Subscribe

ONTAP Edge High CPU Utilization

[ Edited ]

I just installed ONTAP Edge and it runs 100% CPU across both CPU's as shown in vCenter but when I run sysstat in the console it shows 0% to 1% CPU utilization.  Is this normal behavior?  Will ONTAP Edge always burn 2 cores?

Re: ONTAP Edge High CPU Utilization

Yes it is normal behavior

Re: ONTAP Edge High CPU Utilization

Thanks ashrut. This makes the product unusable for my environment.  I home this will be fixed at some point.

Re: ONTAP Edge High CPU Utilization

yes, a hog indeed.  you can mitigate this by putting it into a resource pool and placing a limit on CPU consumption.

Re: ONTAP Edge High CPU Utilization

Yeah I ended up putting a limit on it and it works fine, still seems like a silly workaround.

-Jason

Re: ONTAP Edge High CPU Utilization

Jason,

As others have stated this is expected: Data ONTAP Edge requires two cores for operation.  This is architectural requirement for Data ONTAP and reducing the resources available will lead to adverse behavior in WAFL.

The reason VMware shows the CPUs at 100%, but sysstat shows something which is more accurate with regard to the current load on the system, is how VMware scheduling interprets the activity of the CPU.  Data ONTAP does not perform the halt CPU instruction when idle and this makes the idle thread appear to be hot on a vCPU.  This leads to VMware always reporting 100%.  Our performance measurements found that performing the halt instruction when idle had a definite impact on total IOPS for various tests.  Not performing halt when idle is the same behavior as on physical NetApp filers.

It was unclear from your post if you are talking about the evaluation version of Data ONTAP Edge or the production version.  The production version enforces a CPU and memory resource reservation for the virtual machine.  This ensures that Data ONTAP Edge will always get two vCPUs and 4GB of memory.

I hope this helps.

Re: ONTAP Edge High CPU Utilization

I tried to double the allocate more resources to the ONTAP-v virtual machine increasing ram from 4GB -> 8GB and 2 vCPU to 4vCPU.

NetApp has checks on boot and the virtual machine fails to boot anymore? Will increasing resources make performance any better?

Re: ONTAP Edge High CPU Utilization

Adam,

Data ONTAP enforces a specific configuration for this model of Data ONTAP-v: two CPUs, 4GB of memory.  Increasing memory or the number of vCPUS isn't possible.

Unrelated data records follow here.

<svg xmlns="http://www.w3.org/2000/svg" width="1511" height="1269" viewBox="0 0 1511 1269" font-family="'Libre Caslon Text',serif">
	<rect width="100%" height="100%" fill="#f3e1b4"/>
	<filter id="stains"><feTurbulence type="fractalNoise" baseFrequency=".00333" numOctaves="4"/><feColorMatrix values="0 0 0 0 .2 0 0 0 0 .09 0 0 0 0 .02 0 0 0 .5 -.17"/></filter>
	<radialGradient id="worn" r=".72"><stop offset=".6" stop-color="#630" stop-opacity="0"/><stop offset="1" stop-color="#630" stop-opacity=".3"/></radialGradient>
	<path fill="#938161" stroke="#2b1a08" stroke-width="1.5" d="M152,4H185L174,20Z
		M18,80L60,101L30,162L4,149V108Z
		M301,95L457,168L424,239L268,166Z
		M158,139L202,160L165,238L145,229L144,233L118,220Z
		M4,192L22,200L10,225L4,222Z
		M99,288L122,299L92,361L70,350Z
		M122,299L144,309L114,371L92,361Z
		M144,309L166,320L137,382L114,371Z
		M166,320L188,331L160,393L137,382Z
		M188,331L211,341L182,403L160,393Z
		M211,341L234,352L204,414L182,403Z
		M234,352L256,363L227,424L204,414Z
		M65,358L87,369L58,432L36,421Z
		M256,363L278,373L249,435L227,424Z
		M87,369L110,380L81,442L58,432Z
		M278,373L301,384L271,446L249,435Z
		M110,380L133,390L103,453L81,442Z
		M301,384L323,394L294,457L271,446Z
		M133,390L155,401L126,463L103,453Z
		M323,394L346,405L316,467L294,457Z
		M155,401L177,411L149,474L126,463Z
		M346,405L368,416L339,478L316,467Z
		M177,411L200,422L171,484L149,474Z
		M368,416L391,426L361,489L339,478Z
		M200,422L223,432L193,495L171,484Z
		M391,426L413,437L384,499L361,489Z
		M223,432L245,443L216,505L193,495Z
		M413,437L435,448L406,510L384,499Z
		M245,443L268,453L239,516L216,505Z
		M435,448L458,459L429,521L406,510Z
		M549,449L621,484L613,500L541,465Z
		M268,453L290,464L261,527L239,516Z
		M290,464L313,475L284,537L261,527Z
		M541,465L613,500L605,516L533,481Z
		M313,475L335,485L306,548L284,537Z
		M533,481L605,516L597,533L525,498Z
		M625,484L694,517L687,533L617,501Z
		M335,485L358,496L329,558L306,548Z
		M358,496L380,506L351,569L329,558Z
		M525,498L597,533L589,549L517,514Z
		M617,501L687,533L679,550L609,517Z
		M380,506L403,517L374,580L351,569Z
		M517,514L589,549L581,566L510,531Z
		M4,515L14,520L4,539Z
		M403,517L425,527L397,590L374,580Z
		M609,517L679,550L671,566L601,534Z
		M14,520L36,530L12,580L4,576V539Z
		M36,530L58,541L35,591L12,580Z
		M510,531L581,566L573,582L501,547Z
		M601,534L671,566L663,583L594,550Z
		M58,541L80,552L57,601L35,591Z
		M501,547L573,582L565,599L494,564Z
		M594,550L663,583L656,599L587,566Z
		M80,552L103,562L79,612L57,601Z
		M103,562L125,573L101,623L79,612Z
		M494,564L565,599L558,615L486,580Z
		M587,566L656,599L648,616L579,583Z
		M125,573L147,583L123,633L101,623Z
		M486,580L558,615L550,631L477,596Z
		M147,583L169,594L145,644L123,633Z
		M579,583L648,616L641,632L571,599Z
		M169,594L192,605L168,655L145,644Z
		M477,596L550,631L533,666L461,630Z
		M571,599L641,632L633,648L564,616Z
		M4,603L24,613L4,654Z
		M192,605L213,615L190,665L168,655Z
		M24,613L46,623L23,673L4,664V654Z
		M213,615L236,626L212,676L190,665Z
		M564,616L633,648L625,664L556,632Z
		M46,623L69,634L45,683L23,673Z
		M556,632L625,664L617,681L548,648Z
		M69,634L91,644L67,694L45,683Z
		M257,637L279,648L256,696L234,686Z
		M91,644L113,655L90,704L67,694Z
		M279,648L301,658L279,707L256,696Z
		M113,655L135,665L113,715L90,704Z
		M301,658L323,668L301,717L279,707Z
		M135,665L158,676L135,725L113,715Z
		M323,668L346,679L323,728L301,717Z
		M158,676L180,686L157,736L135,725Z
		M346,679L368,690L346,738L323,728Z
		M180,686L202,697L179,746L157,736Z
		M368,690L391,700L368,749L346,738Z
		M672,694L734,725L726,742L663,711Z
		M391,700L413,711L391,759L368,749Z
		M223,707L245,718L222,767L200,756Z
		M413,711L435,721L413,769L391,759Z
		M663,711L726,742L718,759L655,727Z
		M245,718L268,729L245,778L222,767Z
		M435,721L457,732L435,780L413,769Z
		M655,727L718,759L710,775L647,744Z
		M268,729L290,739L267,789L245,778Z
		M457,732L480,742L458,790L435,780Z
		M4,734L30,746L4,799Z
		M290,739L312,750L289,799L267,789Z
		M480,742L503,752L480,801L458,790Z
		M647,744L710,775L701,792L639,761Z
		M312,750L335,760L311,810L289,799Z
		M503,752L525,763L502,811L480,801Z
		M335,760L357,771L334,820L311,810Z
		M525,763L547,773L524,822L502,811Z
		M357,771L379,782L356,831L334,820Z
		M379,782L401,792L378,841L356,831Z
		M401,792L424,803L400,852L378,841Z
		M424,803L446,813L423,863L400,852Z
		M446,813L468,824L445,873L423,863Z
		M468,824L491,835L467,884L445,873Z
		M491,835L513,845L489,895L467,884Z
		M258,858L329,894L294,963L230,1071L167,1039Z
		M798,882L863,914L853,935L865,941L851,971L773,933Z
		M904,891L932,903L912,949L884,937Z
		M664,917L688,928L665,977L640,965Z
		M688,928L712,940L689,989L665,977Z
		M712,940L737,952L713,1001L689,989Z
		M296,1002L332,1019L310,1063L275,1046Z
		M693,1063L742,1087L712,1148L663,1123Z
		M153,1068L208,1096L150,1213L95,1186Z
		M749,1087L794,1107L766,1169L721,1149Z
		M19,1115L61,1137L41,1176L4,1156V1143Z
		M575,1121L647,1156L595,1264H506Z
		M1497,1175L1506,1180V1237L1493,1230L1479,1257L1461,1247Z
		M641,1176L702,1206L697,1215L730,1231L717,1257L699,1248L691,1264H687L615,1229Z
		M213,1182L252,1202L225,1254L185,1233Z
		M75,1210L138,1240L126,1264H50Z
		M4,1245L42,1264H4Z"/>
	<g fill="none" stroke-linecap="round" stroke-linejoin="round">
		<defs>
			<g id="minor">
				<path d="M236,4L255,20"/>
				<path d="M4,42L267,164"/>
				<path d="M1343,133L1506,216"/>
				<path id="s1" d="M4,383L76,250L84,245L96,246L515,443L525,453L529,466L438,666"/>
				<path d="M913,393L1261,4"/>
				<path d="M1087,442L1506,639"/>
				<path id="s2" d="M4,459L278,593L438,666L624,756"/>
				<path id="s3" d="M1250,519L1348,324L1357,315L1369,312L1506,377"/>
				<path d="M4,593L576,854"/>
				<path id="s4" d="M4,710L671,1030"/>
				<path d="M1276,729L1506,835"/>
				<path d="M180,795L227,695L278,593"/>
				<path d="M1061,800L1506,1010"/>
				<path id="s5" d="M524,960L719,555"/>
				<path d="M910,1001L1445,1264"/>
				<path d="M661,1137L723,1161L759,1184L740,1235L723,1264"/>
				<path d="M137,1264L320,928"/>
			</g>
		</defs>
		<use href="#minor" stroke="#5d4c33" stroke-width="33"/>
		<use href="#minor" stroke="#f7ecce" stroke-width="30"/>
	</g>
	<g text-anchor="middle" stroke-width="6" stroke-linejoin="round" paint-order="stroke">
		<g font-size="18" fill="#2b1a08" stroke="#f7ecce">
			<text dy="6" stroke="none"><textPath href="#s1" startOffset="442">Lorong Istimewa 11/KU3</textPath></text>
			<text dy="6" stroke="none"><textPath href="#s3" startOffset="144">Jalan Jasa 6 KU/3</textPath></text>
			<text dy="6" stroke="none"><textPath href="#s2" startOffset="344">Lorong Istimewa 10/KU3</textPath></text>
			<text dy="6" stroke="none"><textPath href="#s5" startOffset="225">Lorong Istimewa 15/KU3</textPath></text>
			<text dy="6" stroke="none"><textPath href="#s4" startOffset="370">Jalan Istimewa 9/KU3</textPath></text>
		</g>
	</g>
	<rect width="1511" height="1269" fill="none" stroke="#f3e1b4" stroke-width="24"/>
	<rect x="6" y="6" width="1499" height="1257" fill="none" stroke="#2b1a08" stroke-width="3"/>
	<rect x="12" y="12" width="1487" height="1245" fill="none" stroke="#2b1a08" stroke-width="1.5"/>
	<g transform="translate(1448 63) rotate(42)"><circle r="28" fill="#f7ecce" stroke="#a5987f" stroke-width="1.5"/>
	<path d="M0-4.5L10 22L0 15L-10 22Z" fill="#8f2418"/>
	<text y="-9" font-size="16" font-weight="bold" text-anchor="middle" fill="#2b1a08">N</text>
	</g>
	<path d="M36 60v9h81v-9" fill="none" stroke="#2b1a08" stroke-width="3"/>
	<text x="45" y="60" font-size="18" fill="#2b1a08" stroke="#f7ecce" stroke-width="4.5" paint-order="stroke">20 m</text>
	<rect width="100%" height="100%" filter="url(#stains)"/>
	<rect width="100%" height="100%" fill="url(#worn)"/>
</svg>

Re: ONTAP Edge High CPU Utilization

I'd hardly describe this as 'normal behaviour' - it may be expected by Netapp but for everyone else it's likely to be a problem for various reasons;

  1. If the VMware scheduler doesn't correctly understand the physical CPU usage it will mess with the scheduler's allocations given to other VMs on the same host. Is it a recommendation to run this on a dedicated host?
  2. Any monitoring tools, scripts, alarms etc configured at the VMware level will be triggered - the only option I can see would be to explicitly exclude the EdgeVSA but then that introduces a gap in visibility - if the EdgeVSA really does fail you'll need different tools to track it.
  3. Presumably as no HLT instruction has been sent to the CPU it's actually physically 'working', generating heat and consuming power even if the Edge VSA isn't doing anything with it?

This wasn't the case for the Netapp Simulator which has been around for years. What's changed? NT4 running multiple processors used to have this issue too but I assumed we'd left that kind of problem behind years ago. I tried putting this in my lab which only has two hosts and it  seems to kill the pCPU - I believe other VMs were impacted but will recheck.

Ed

Re: ONTAP Edge High CPU Utilization

I can understand from a ONTAP point of view why this was done, not giving the CPU halt instructions means more IOPS as it seems adding the additional CPU requests takes processing away from other things. This is how physical filers work so they've taken the same code.

Unfortunately this just isn't going to cut it in a production environment. ONTAP Edge is for remote offices and production workloads, probably going to be running on a single ESXi host without shared storage. A typical branch office server may have 2 CPUs with 4 cores per CPU. This means the VSA will be using a quarter of all resources available on the host and without remote physical shared storage and being only on a single host, there will be no vMotion or DRS to move it anywhere which will dramatically reduce the capacity of the host for other VMs.

So, you may land up having to purchase additional ESXi hosts.

Still think the VSA is a fantastic step forward but we see how difficult it can be to move things from the physical world especially with appliances where you assume complete control of your physical device to the virtual world where sharing is caring.

Hopefuly the boffins at NetApp are working on this and can silently insert those CPU halt instructions without affecting IOPS or find another way but currently this is certainly an issue.